■ **Task brief**
Copy all lines in the material holding the string "Maßnahmen".

===============

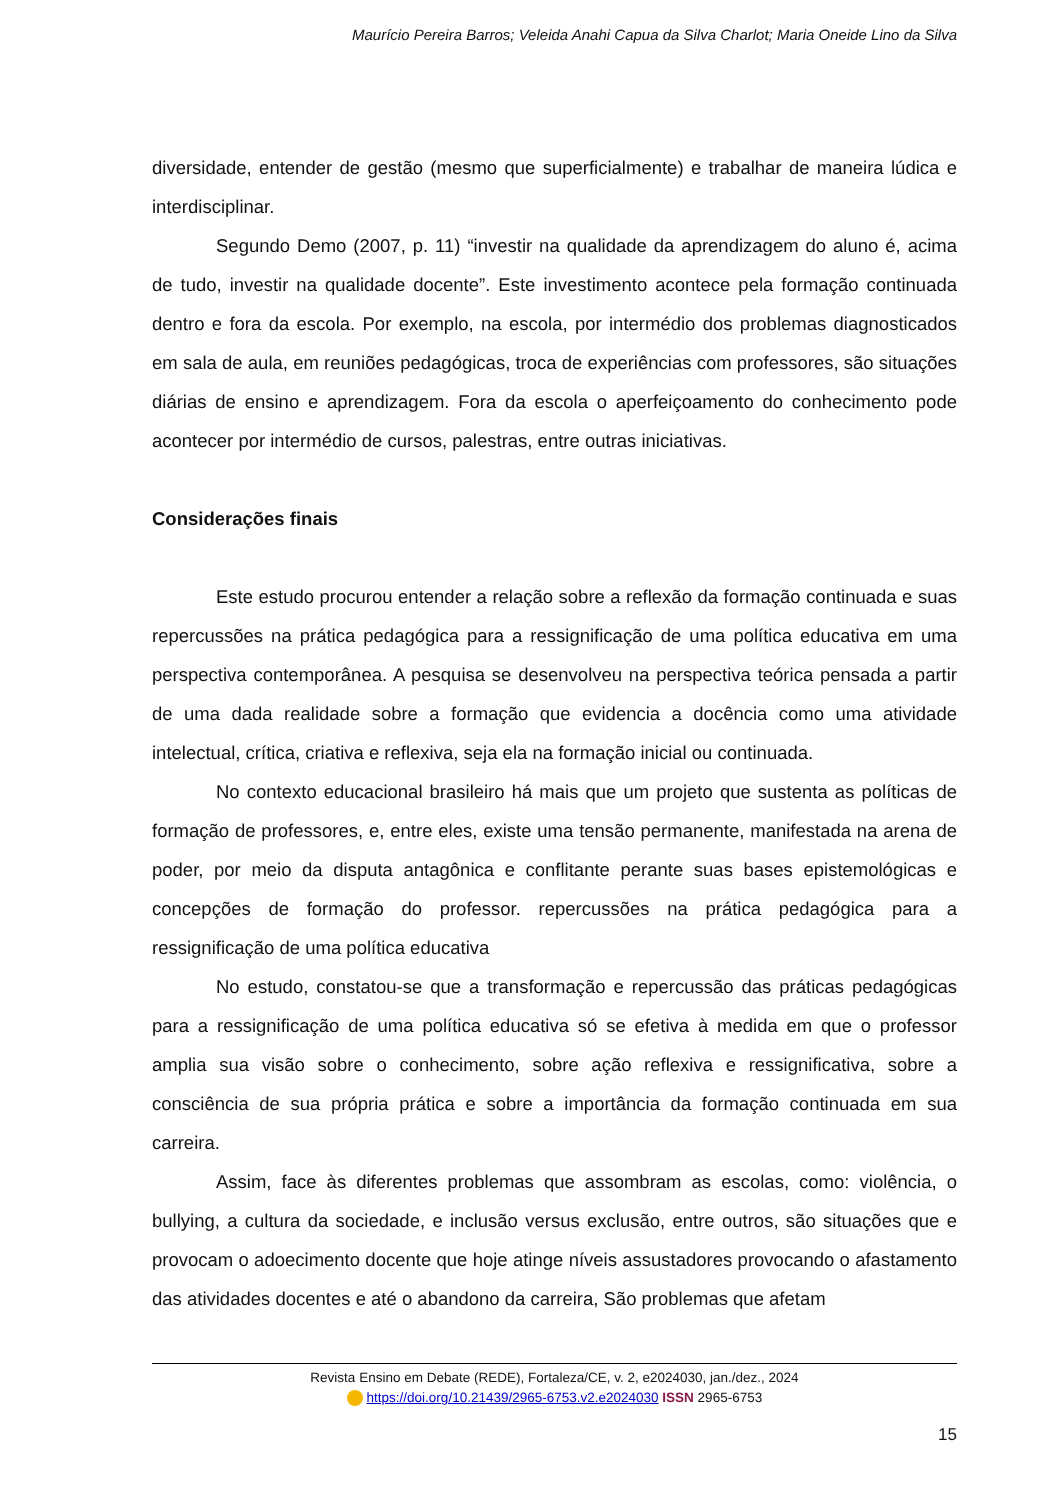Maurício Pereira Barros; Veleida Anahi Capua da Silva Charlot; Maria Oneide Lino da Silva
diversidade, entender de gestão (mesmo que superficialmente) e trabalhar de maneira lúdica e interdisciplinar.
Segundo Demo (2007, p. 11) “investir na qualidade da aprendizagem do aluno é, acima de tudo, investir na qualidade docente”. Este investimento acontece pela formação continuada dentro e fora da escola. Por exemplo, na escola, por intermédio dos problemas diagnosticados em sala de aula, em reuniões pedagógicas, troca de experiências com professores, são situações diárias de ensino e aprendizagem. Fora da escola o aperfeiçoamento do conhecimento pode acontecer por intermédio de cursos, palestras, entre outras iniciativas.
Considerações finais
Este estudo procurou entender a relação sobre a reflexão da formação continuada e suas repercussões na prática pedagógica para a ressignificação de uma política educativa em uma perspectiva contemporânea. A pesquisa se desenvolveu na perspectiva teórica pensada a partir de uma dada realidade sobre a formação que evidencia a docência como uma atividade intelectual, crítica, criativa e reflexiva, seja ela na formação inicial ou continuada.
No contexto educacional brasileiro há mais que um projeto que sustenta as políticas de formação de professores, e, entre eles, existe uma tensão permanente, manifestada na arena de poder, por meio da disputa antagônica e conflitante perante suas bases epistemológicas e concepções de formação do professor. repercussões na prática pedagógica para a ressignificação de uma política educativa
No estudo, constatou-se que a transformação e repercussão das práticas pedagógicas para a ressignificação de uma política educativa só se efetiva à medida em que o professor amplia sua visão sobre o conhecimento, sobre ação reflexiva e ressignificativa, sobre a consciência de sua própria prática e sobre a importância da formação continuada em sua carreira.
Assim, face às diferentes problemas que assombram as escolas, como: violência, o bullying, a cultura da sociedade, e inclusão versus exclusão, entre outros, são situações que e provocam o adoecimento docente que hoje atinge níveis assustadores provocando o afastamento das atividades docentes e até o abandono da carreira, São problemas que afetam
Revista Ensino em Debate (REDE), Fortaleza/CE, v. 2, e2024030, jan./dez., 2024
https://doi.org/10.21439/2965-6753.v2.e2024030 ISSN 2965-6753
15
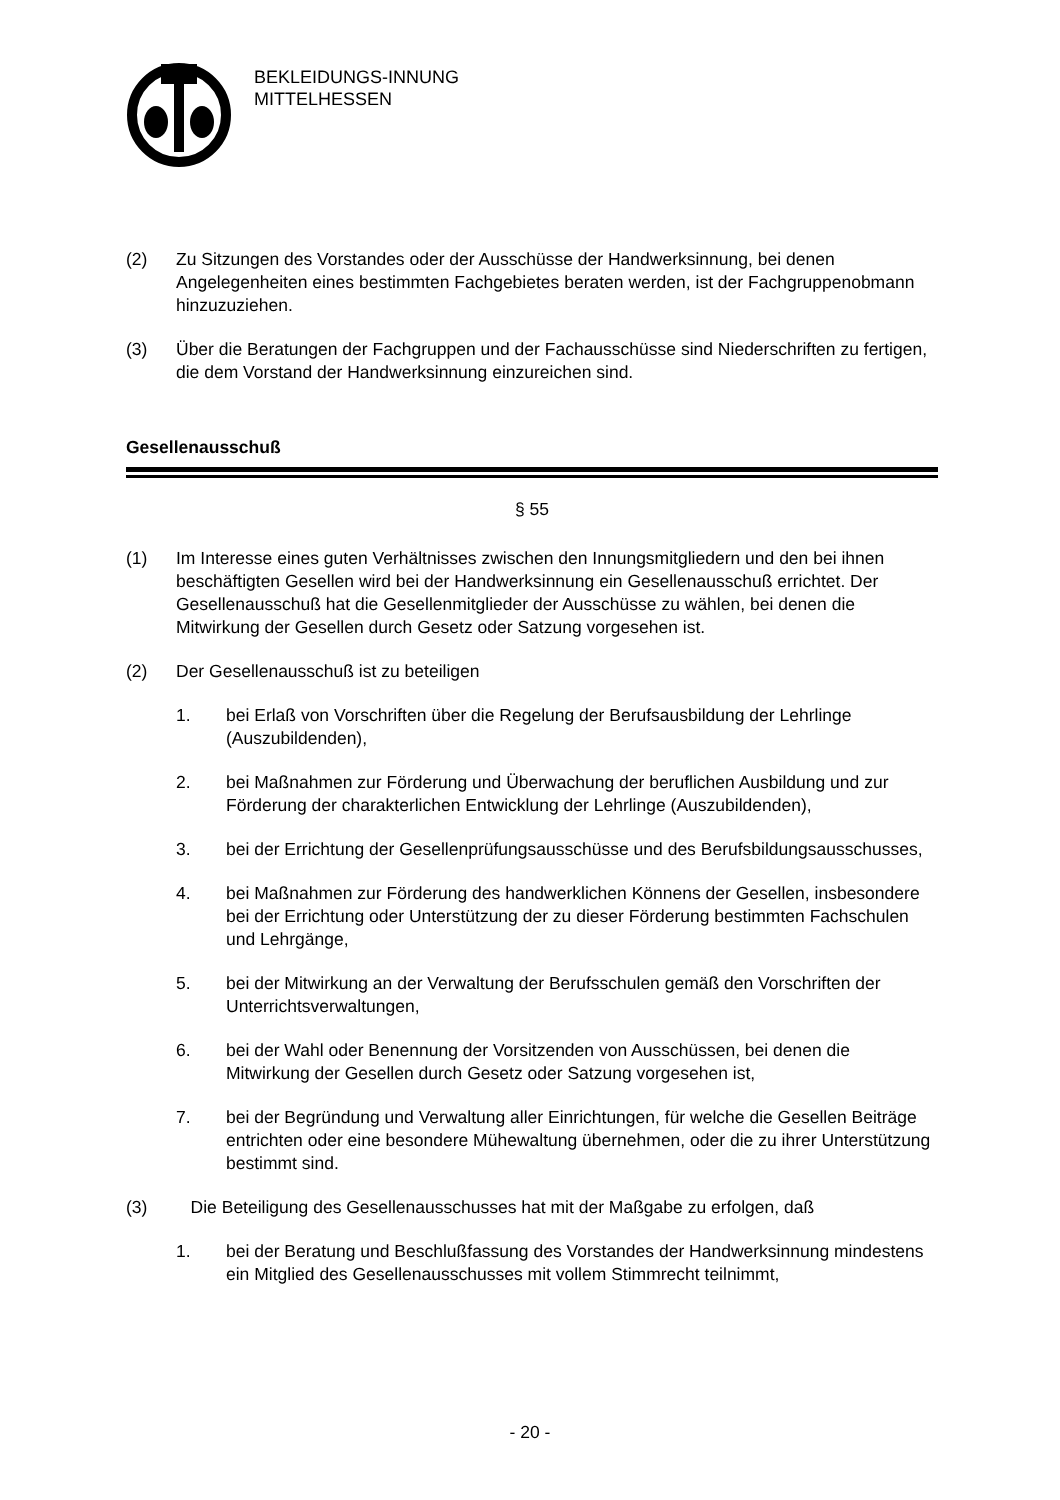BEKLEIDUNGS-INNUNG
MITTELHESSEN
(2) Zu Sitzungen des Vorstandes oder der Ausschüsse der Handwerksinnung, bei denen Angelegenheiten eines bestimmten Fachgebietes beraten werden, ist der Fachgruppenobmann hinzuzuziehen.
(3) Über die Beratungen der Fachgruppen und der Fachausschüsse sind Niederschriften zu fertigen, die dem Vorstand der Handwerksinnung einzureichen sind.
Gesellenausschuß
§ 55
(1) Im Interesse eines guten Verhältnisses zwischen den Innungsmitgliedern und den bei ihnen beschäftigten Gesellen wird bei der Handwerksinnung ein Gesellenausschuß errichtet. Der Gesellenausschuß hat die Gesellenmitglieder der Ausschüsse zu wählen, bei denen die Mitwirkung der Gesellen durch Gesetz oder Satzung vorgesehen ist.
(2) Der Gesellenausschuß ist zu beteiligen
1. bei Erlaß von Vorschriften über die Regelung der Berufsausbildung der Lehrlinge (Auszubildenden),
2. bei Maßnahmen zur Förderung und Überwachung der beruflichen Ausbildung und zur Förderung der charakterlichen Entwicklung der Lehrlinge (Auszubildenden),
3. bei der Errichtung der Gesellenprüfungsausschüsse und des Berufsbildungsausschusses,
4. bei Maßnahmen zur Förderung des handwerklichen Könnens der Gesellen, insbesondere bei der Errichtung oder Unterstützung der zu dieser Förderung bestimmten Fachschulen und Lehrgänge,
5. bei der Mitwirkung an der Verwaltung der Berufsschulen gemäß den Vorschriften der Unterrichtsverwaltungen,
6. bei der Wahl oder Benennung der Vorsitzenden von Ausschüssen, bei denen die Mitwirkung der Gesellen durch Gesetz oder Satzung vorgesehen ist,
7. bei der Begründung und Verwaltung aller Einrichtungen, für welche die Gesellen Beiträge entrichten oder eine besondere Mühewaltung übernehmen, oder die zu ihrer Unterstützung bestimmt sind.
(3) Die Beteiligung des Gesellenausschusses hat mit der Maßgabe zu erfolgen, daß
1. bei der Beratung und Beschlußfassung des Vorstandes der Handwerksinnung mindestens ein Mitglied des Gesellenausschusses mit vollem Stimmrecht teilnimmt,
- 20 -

===============

■ **Your response**
2. bei Maßnahmen zur Förderung und Überwachung der beruflichen Ausbildung und zur Förderung der charakterlichen Entwicklung der Lehrlinge (Auszubildenden),
4. bei Maßnahmen zur Förderung des handwerklichen Könnens der Gesellen, insbesondere bei der Errichtung oder Unterstützung der zu dieser Förderung bestimmten Fachschulen und Lehrgänge,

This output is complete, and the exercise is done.